"Imaginary time is indistinguishable from directions in space. If one can go north, one can turn around and head south; equally, if one can go forward in imaginary time, one ought to be able to turn around and go backward. This means that there can be no important difference between the forward and backward directions of imaginary time. On the other hand, when one looks at “real” time, there’s a very big difference between the forward and backward directions, as we all know. Where does this difference between the past and the future come from? Why do we remember the past but not the future?"

Stephen W. Hawking, A Brief History of Time

People's opinions on social media aren't formed by understanding critically the media they consume but by a message being repeated by different people.
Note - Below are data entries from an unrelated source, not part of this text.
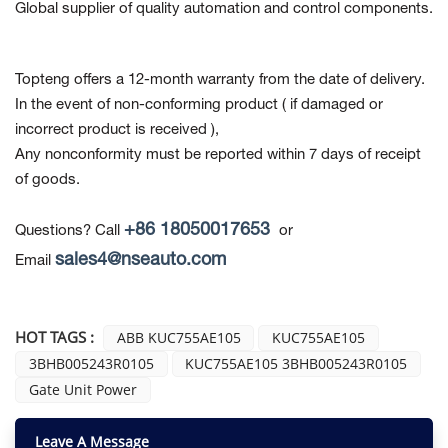
Global supplier of quality automation and control components.
Topteng offers a 12-month warranty from the date of delivery.
In the event of non-conforming product
( if damaged or
incorrect product is received ),
Any nonconformity must be reported within 7 days of receipt
of goods.
+86 18050017653
Questions? Call
or
sales4@nseauto.com
Email
HOT TAGS :
ABB KUC755AE105
KUC755AE105
3BHB005243R0105
KUC755AE105 3BHB005243R0105
Gate Unit Power
Leave A Message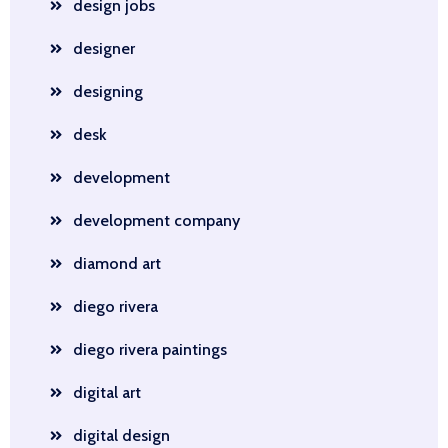
design jobs
designer
designing
desk
development
development company
diamond art
diego rivera
diego rivera paintings
digital art
digital design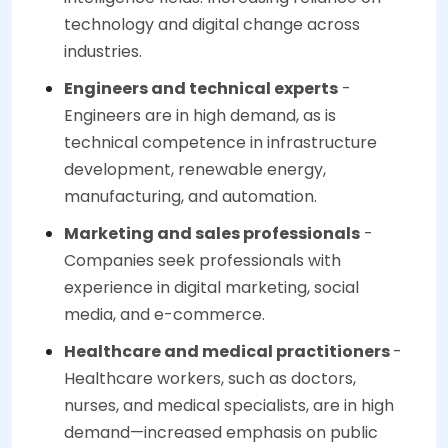
technology and digital change across
industries.
Engineers and technical experts
-
Engineers are in high demand, as is
technical competence in infrastructure
development, renewable energy,
manufacturing, and automation.
Marketing and sales professionals
-
Companies seek professionals with
experience in digital marketing, social
media, and e-commerce.
Healthcare and medical practitioners
-
Healthcare workers, such as doctors,
nurses, and medical specialists, are in high
demand—increased emphasis on public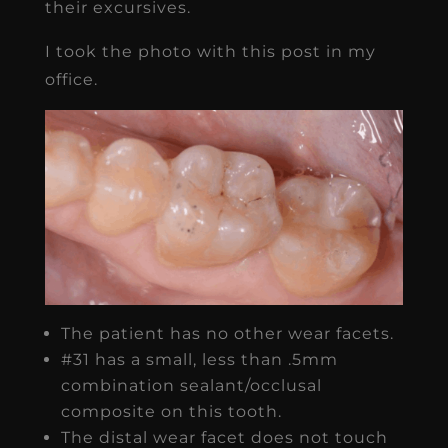
their excursives.
I took the photo with this post in my
office.
The patient has no other wear facets.
#31 has a small, less than .5mm
combination sealant/occlusal
composite on this tooth.
The distal wear facet does not touch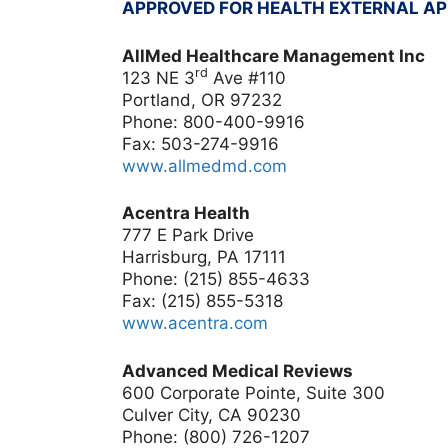
APPROVED FOR HEALTH EXTERNAL A
AllMed Healthcare Management Inc
rd
123 NE 3
Ave #110
Portland, OR
97232
Phone: 800-400-9916
Fax:
503-274-9916
www.allmedmd.com
Acentra Health
777 E Park Drive
Harrisburg, PA 17111
Phone: (215) 855-4633
Fax: (215) 855-5318
www.acentra.com
Advanced Medical Reviews
600 Corporate Pointe, Suite 300
Culver City, CA 90230
Phone: (800) 726-1207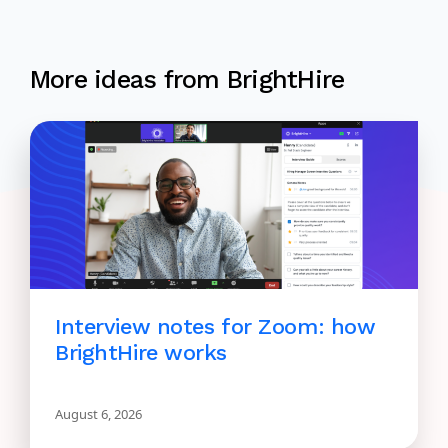
More ideas from BrightHire
Interview notes for Zoom: how
BrightHire works
August 6, 2026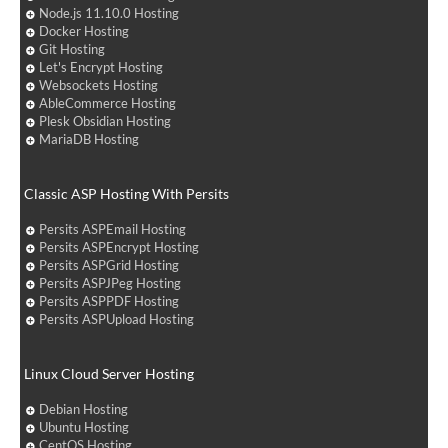
Node.js 11.10.0 Hosting
Docker Hosting
Git Hosting
Let's Encrypt Hosting
Websockets Hosting
AbleCommerce Hosting
Plesk Obsidian Hosting
MariaDB Hosting
Classic ASP Hosting With Persits
Persits ASPEmail Hosting
Persits ASPEncrypt Hosting
Persits ASPGrid Hosting
Persits ASPJPeg Hosting
Persits ASPPDF Hosting
Persits ASPUpload Hosting
Linux Cloud Server Hosting
Debian Hosting
Ubuntu Hosting
CentOS Hosting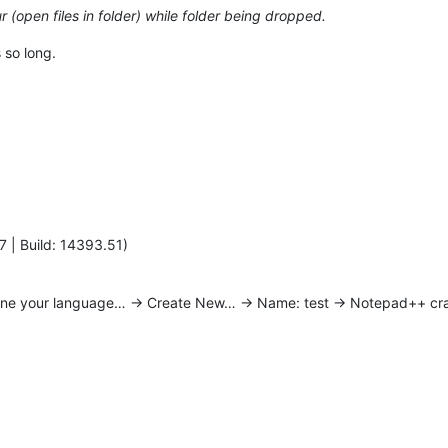
 (open files in folder) while folder being dropped.
 so long.
7 | Build: 14393.51)
ine your language… -> Create New… -> Name: test -> Notepad++ cr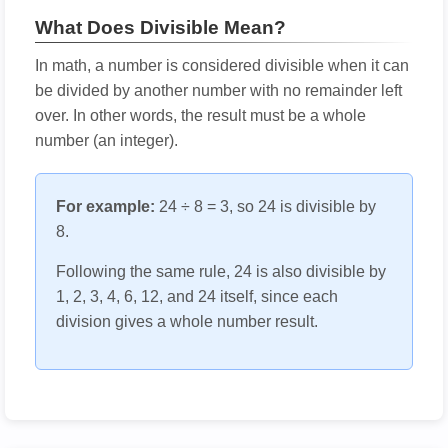
What Does Divisible Mean?
In math, a number is considered divisible when it can
be divided by another number with no remainder left
over. In other words, the result must be a whole
number (an integer).
For example:
24 ÷ 8 = 3, so 24 is divisible by
8.
Following the same rule, 24 is also divisible by
1, 2, 3, 4, 6, 12, and 24 itself, since each
division gives a whole number result.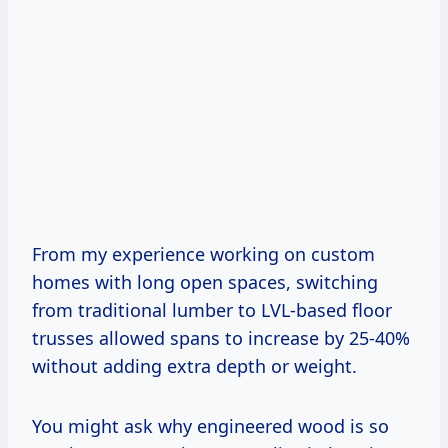
From my experience working on custom
homes with long open spaces, switching
from traditional lumber to LVL-based floor
trusses allowed spans to increase by 25-40%
without adding extra depth or weight.
You might ask why engineered wood is so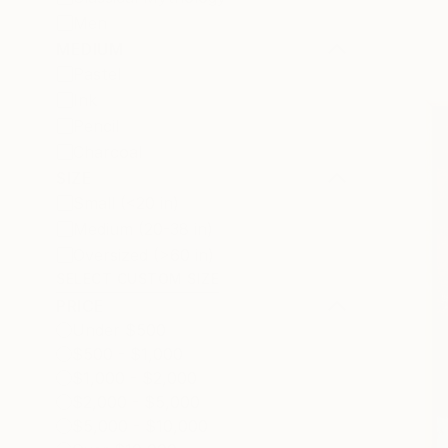
Men
MEDIUM
Pastel
Ink
Pencil
Charcoal
SIZE
Small (<20 in)
Medium (20-38 in)
Oversized (>60 in)
SELECT CUSTOM SIZE
PRICE
Under $500
$500 - $1,000
$1,000 - $2,000
$2,000 - $5,000
$5,000 - $10,000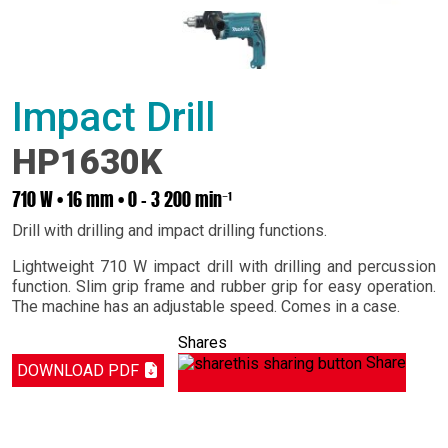
Impact Drill
HP1630K
710 W • 16 mm • 0 - 3 200 min⁻¹
Drill with drilling and impact drilling functions.
Lightweight 710 W impact drill with drilling and percussion
function. Slim grip frame and rubber grip for easy operation.
The machine has an adjustable speed. Comes in a case.
Shares
Share
DOWNLOAD PDF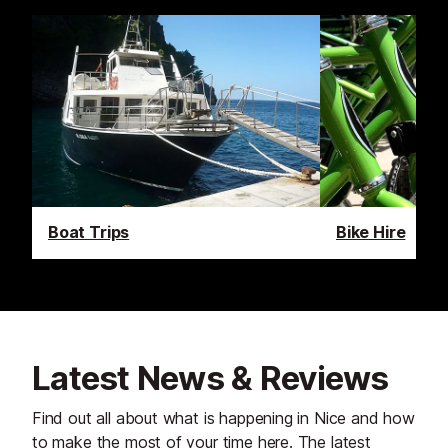
Boat Trips
Bike Hire
Latest News & Reviews
Find out all about what is happening in Nice and how
to make the most of your time here. The latest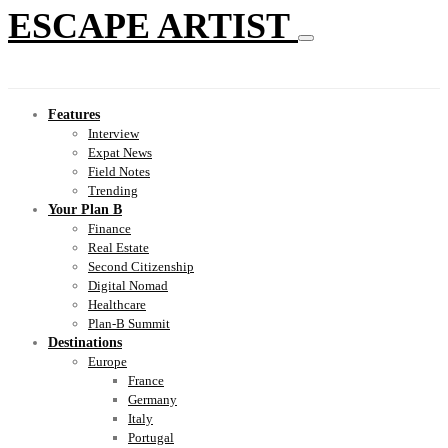
ESCAPE ARTIST
Features
Interview
Expat News
Field Notes
Trending
Your Plan B
Finance
Real Estate
Second Citizenship
Digital Nomad
Healthcare
Plan-B Summit
Destinations
Europe
France
Germany
Italy
Portugal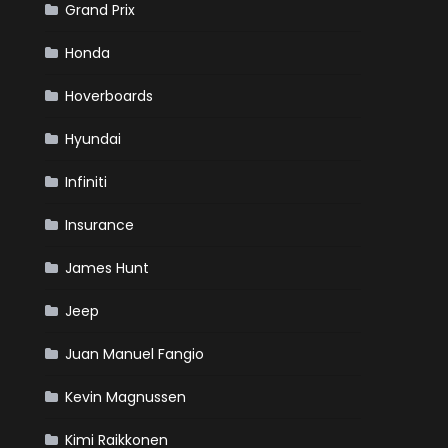
Grand Prix
Honda
Hoverboards
Hyundai
Infiniti
Insurance
James Hunt
Jeep
Juan Manuel Fangio
Kevin Magnussen
Kimi Raikkonen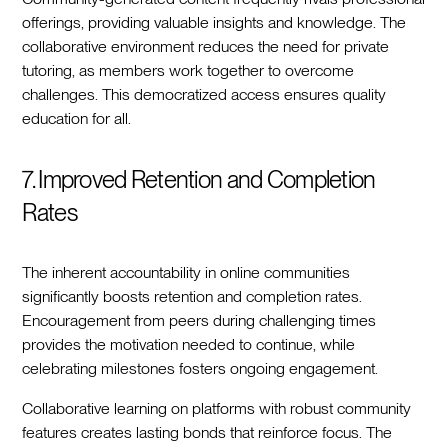
offerings, providing valuable insights and knowledge. The
collaborative environment reduces the need for private
tutoring, as members work together to overcome
challenges. This democratized access ensures quality
education for all.
7. Improved Retention and Completion
Rates
The inherent accountability in online communities
significantly boosts retention and completion rates.
Encouragement from peers during challenging times
provides the motivation needed to continue, while
celebrating milestones fosters ongoing engagement.
Collaborative learning on platforms with robust community
features creates lasting bonds that reinforce focus. The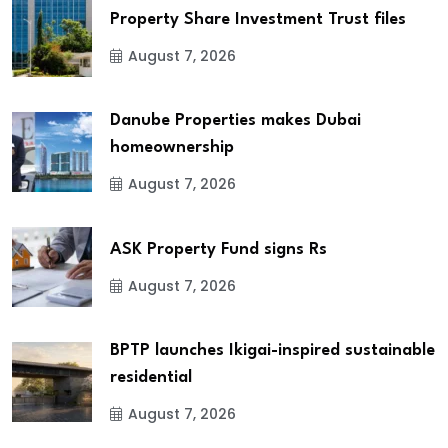
Property Share Investment Trust files
August 7, 2026
Danube Properties makes Dubai
homeownership
August 7, 2026
ASK Property Fund signs Rs
August 7, 2026
BPTP launches Ikigai-inspired sustainable
residential
August 7, 2026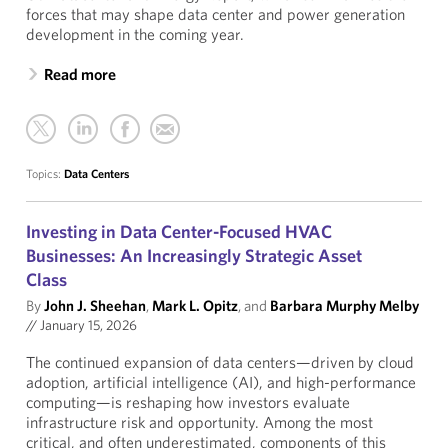
forces that may shape data center and power generation
development in the coming year.
Read more
Topics:
Data Centers
Investing in Data Center-Focused HVAC
Businesses: An Increasingly Strategic Asset
Class
By
John J. Sheehan
,
Mark L. Opitz
, and
Barbara Murphy Melby
//
January 15, 2026
The continued expansion of data centers—driven by cloud
adoption, artificial intelligence (AI), and high-performance
computing—is reshaping how investors evaluate
infrastructure risk and opportunity. Among the most
critical, and often underestimated, components of this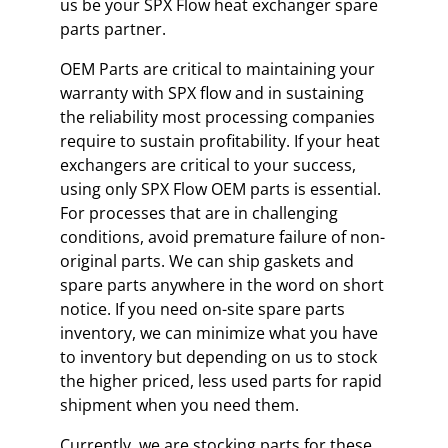
us be your SPX Flow heat exchanger spare
parts partner.
OEM Parts are critical to maintaining your
warranty with SPX flow and in sustaining
the reliability most processing companies
require to sustain profitability. If your heat
exchangers are critical to your success,
using only SPX Flow OEM parts is essential.
For processes that are in challenging
conditions, avoid premature failure of non-
original parts. We can ship gaskets and
spare parts anywhere in the word on short
notice. If you need on-site spare parts
inventory, we can minimize what you have
to inventory but depending on us to stock
the higher priced, less used parts for rapid
shipment when you need them.
Currently, we are stocking parts for these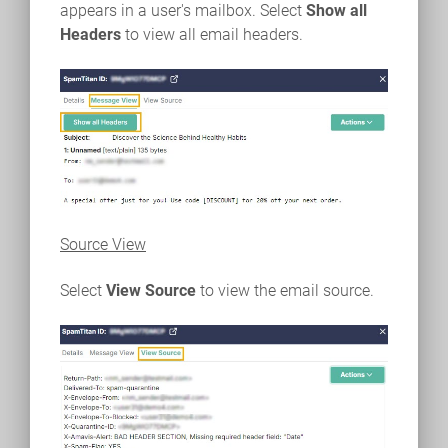
appears in a user's mailbox. Select
Show all
Headers
to view all email headers.
Source View
Select
View Source
to view the email source.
It reminds me of Huxley's hypnopedic messages are delivered to children as a form of State propaganda, they can't be used to teach them knowledge, but impulses of hedonism and sexual desire, on one hand, and of disgust towards lower classes, on the other; such messages are delivered to French people on television in the purest form while watching the television with their families, and it also reminds me of optimization for engagement, which feels like having a dinner with your family, for some part because it works by forgetting that its experience is a sequence of short, but repeated rewards.

My feelings that this sort of propaganda seems to work better if it's associated with food or your family, or with design principles that are meant to take people's time without their consent, or if you consume it before going to sleep; that our archaic brains seem most sensitive to it; and that it's converted into habits and values while we're sleeping, might not be a coincidence.